### DATA SHOWN

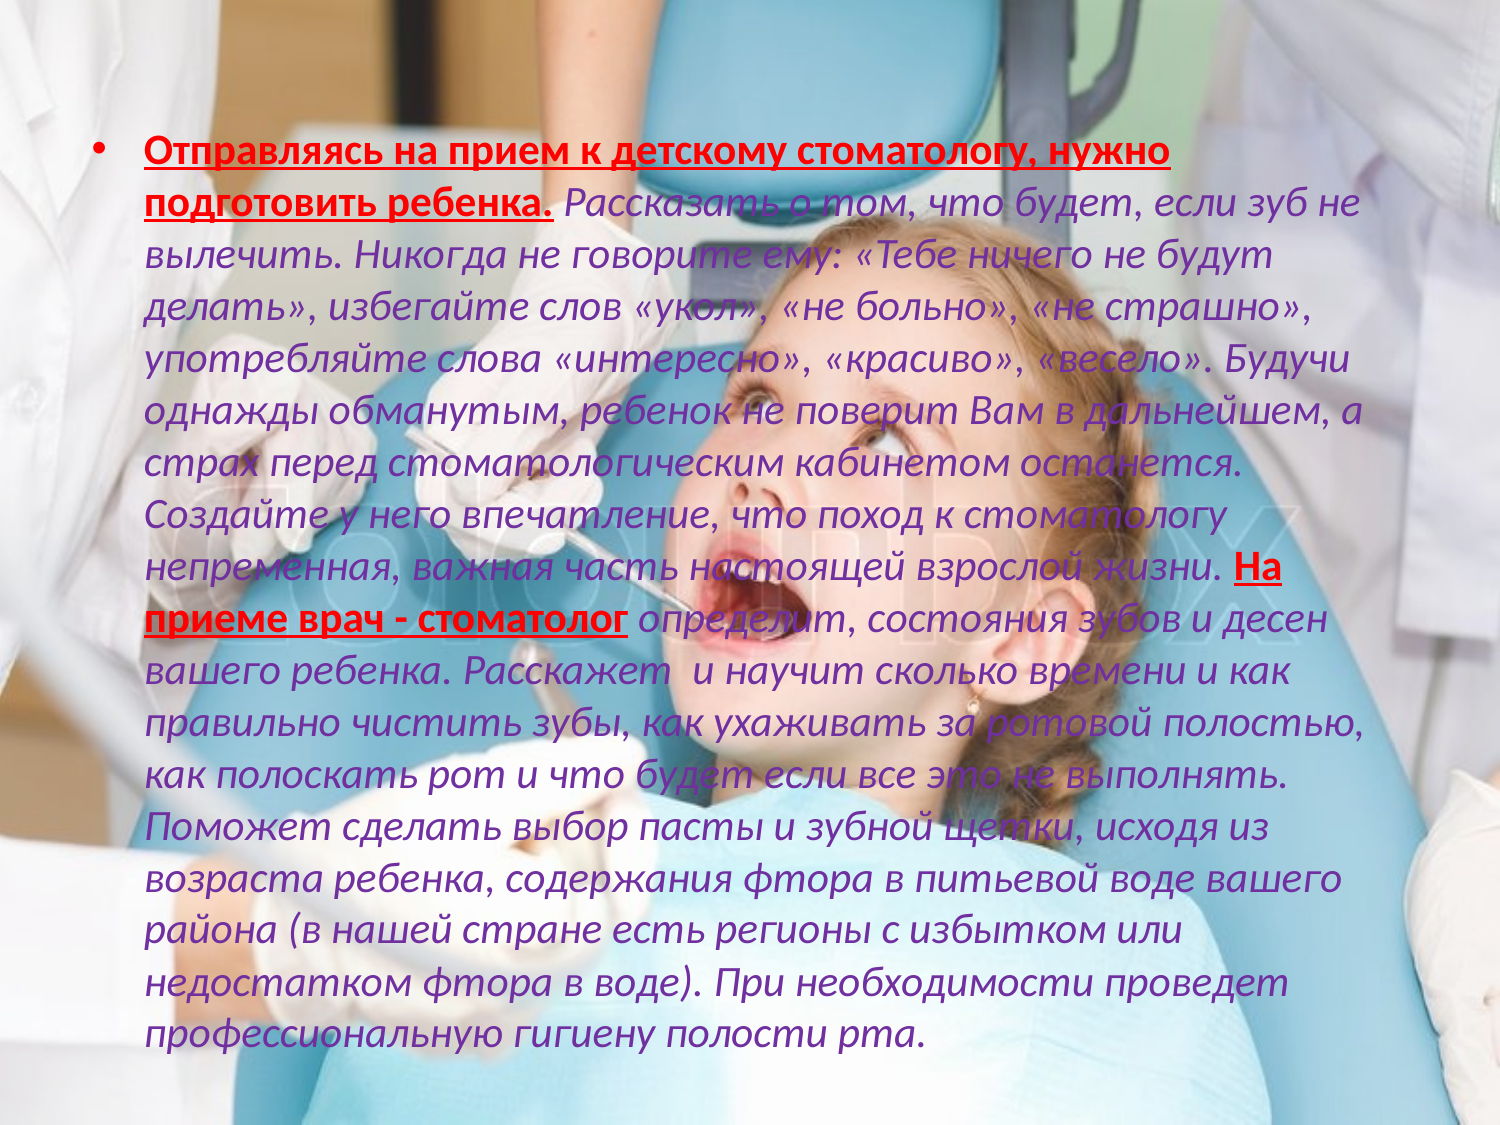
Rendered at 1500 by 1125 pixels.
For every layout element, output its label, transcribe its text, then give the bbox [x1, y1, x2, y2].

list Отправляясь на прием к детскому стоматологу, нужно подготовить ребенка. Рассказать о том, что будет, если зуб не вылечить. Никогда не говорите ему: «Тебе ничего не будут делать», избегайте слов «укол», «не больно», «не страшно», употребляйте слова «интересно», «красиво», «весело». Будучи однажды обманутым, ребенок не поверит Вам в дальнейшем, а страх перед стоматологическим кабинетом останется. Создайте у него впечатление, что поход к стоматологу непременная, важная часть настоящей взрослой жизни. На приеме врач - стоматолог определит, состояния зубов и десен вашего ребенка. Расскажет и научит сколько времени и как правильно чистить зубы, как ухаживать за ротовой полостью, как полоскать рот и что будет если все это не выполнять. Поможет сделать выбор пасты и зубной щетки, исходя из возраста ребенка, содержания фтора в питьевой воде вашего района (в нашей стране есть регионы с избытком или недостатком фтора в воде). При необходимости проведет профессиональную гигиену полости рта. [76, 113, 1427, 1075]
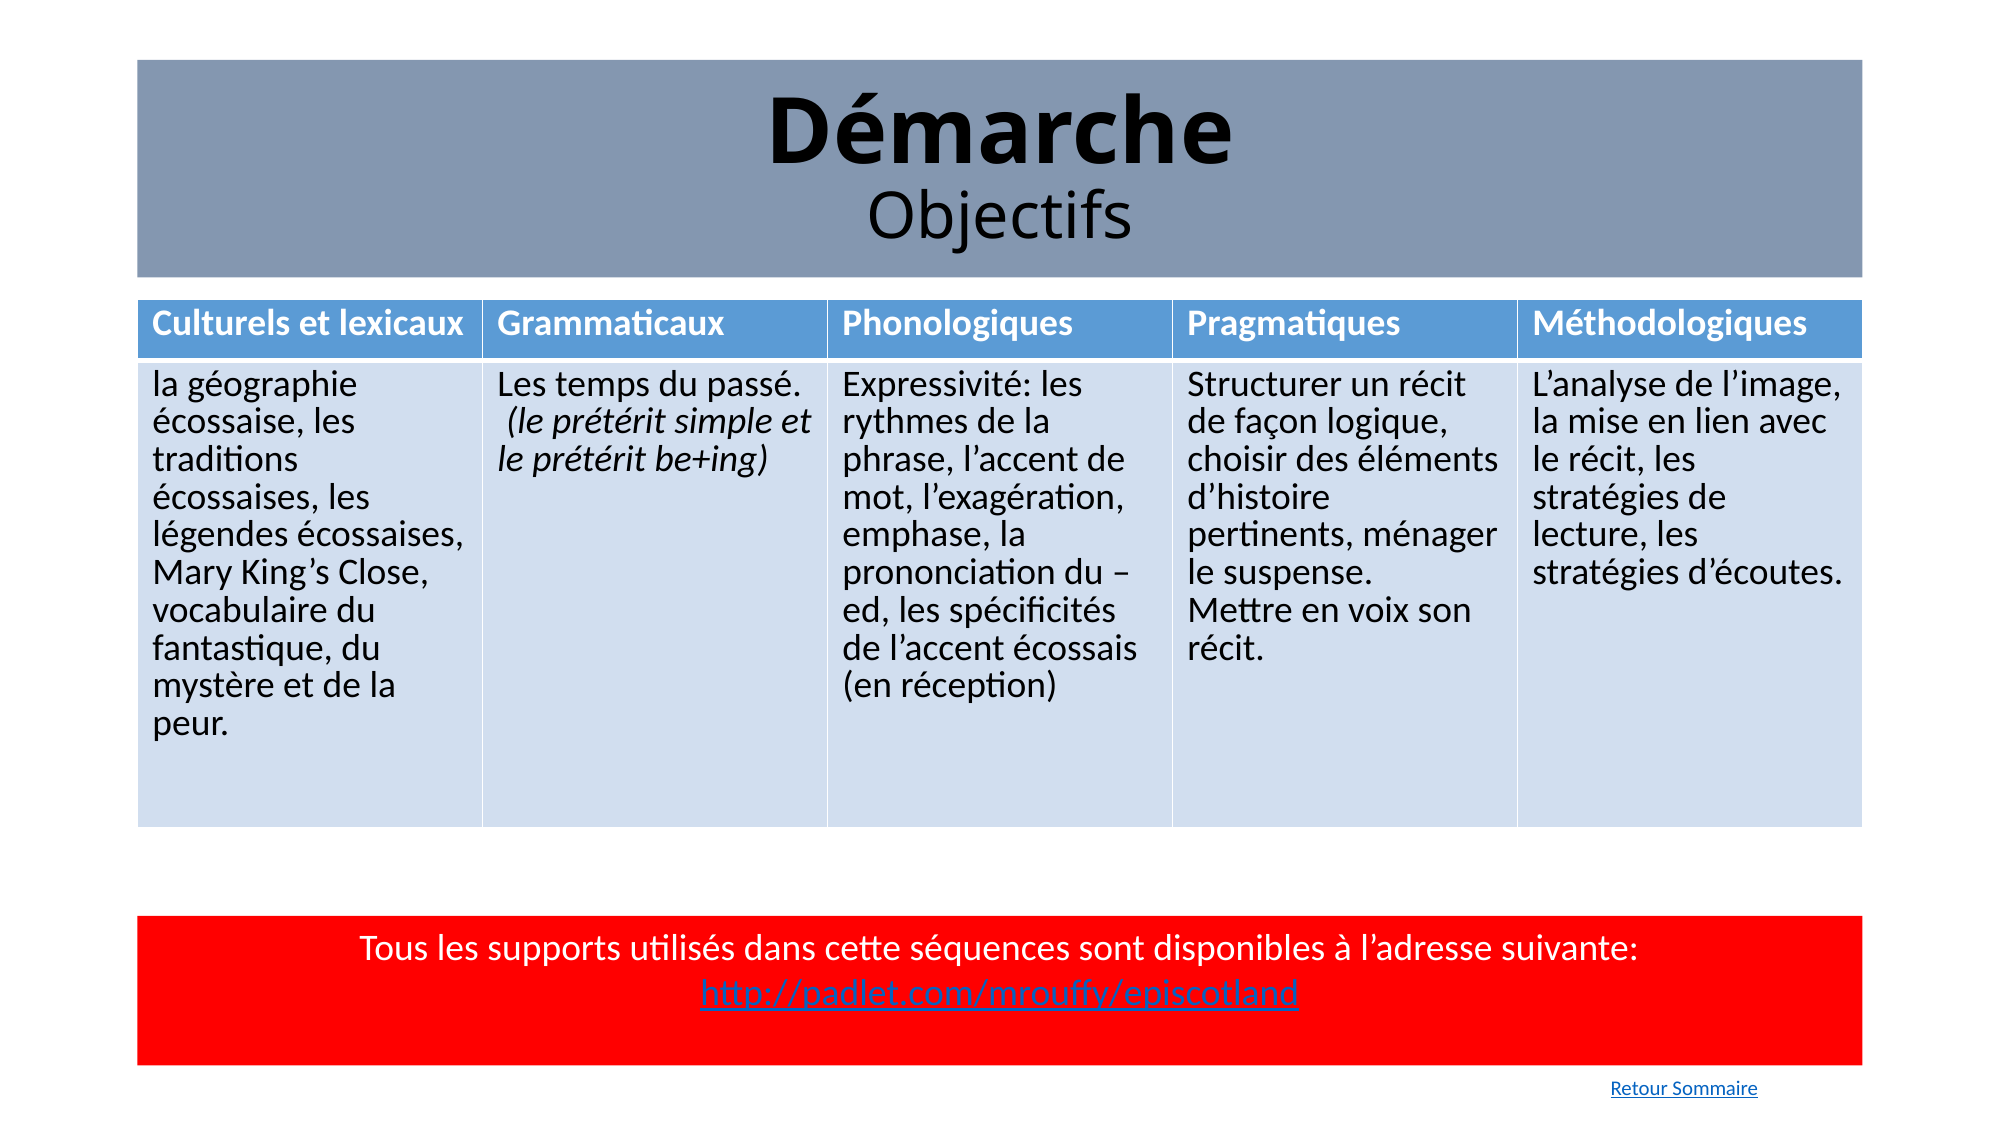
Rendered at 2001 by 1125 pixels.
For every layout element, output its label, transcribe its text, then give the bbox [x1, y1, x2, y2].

######

#### TASK TO CARRY OUT:
Among the entries above, find every line holding "pixels" and copy it.

#### FINISHED TASK:
Rendered at 1500 by 1125 pixels.
Rendered at 2001 by 1125 pixels.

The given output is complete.